Более того: спектакли схожи по архитектонике. Оба — в трех актах (на фоне общепринятой в наше время двухчастной композиции это что-то да значит!). Очевидно, сам материал требует членения на три части: тезис — антитезис — синтез.
«Дядюшкин сон» (1859) написан вскоре после возвращения из ссылки — проба пера после вынужденного отсутствия в литературе. Достоевский своим коротким вещам не придавал особого значения. «Бесы» (1871–72), может быть, величайший русский роман XIX, XX и, кто знает, XXI веков.

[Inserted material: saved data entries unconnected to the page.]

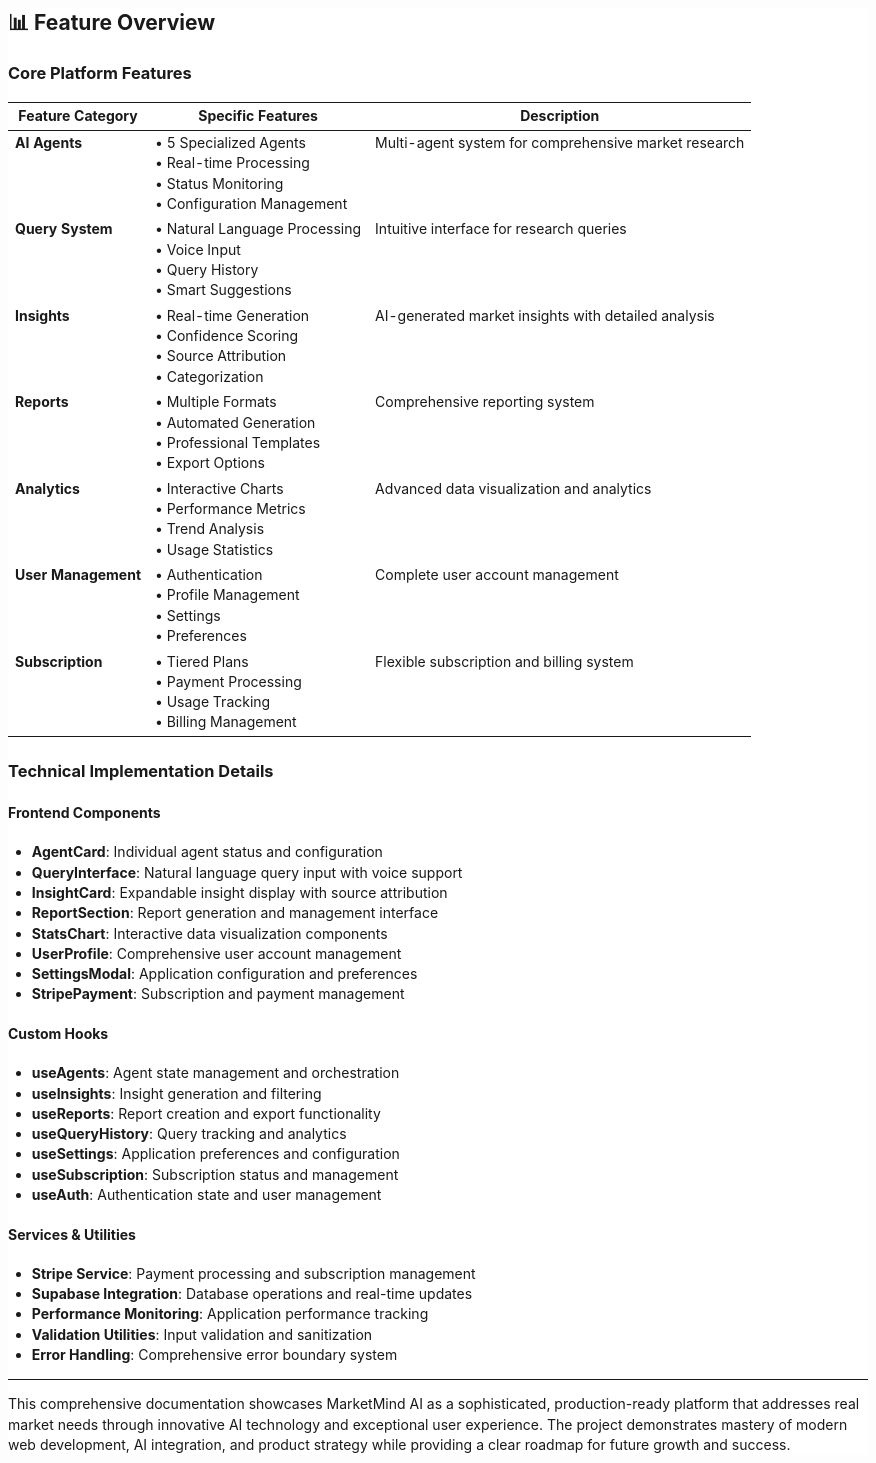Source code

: 
## 📊 Feature Overview

### **Core Platform Features**

| Feature Category | Specific Features | Description |
|------------------|-------------------|-------------|
| **AI Agents** | • 5 Specialized Agents<br>• Real-time Processing<br>• Status Monitoring<br>• Configuration Management | Multi-agent system for comprehensive market research |
| **Query System** | • Natural Language Processing<br>• Voice Input<br>• Query History<br>• Smart Suggestions | Intuitive interface for research queries |
| **Insights** | • Real-time Generation<br>• Confidence Scoring<br>• Source Attribution<br>• Categorization | AI-generated market insights with detailed analysis |
| **Reports** | • Multiple Formats<br>• Automated Generation<br>• Professional Templates<br>• Export Options | Comprehensive reporting system |
| **Analytics** | • Interactive Charts<br>• Performance Metrics<br>• Trend Analysis<br>• Usage Statistics | Advanced data visualization and analytics |
| **User Management** | • Authentication<br>• Profile Management<br>• Settings<br>• Preferences | Complete user account management |
| **Subscription** | • Tiered Plans<br>• Payment Processing<br>• Usage Tracking<br>• Billing Management | Flexible subscription and billing system |

### **Technical Implementation Details**

#### **Frontend Components**
- **AgentCard**: Individual agent status and configuration
- **QueryInterface**: Natural language query input with voice support
- **InsightCard**: Expandable insight display with source attribution
- **ReportSection**: Report generation and management interface
- **StatsChart**: Interactive data visualization components
- **UserProfile**: Comprehensive user account management
- **SettingsModal**: Application configuration and preferences
- **StripePayment**: Subscription and payment management

#### **Custom Hooks**
- **useAgents**: Agent state management and orchestration
- **useInsights**: Insight generation and filtering
- **useReports**: Report creation and export functionality
- **useQueryHistory**: Query tracking and analytics
- **useSettings**: Application preferences and configuration
- **useSubscription**: Subscription status and management
- **useAuth**: Authentication state and user management

#### **Services & Utilities**
- **Stripe Service**: Payment processing and subscription management
- **Supabase Integration**: Database operations and real-time updates
- **Performance Monitoring**: Application performance tracking
- **Validation Utilities**: Input validation and sanitization
- **Error Handling**: Comprehensive error boundary system

---

This comprehensive documentation showcases MarketMind AI as a sophisticated, production-ready platform that addresses real market needs through innovative AI technology and exceptional user experience. The project demonstrates mastery of modern web development, AI integration, and product strategy while providing a clear roadmap for future growth and success.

Но между этими двумя спектаклями возникает неожиданная перекличка.
Оказывается, что плотность мысли и действия при инсценировке Достоевского не зависит от объема книги. «Дядюшкин сон» раз в десять короче «Бесов», но он требует от сцены тех же самых трех часов чистого времени, разделенных двумя антрактами.
И — что важнее! — в обеих постановках мы встречаем схожие стилеобразующие принципы. Забудьте об иерархии эстетик! В дело идет все: мелодрама, трагедия, фарс, цирковая пантомима, элементы театра абсурда. «Все это оттого, что вы начитались там какого-нибудь вашего Шекспира!» — сказала бы главная героиня «Дядюшкиного сна», лидер общественного мнения провинциального российского города Мордасова Мария Александровна Москалева. И не ошиблась бы: Достоевский как никто близок к Шекспиру, дерзко смешивавшему в своих драмах смешное и ужасное. Комизм у Достоевского оттеняет катастрофичность и бессмыслицу бытия. Чем больше юмора, тем страшнее финал.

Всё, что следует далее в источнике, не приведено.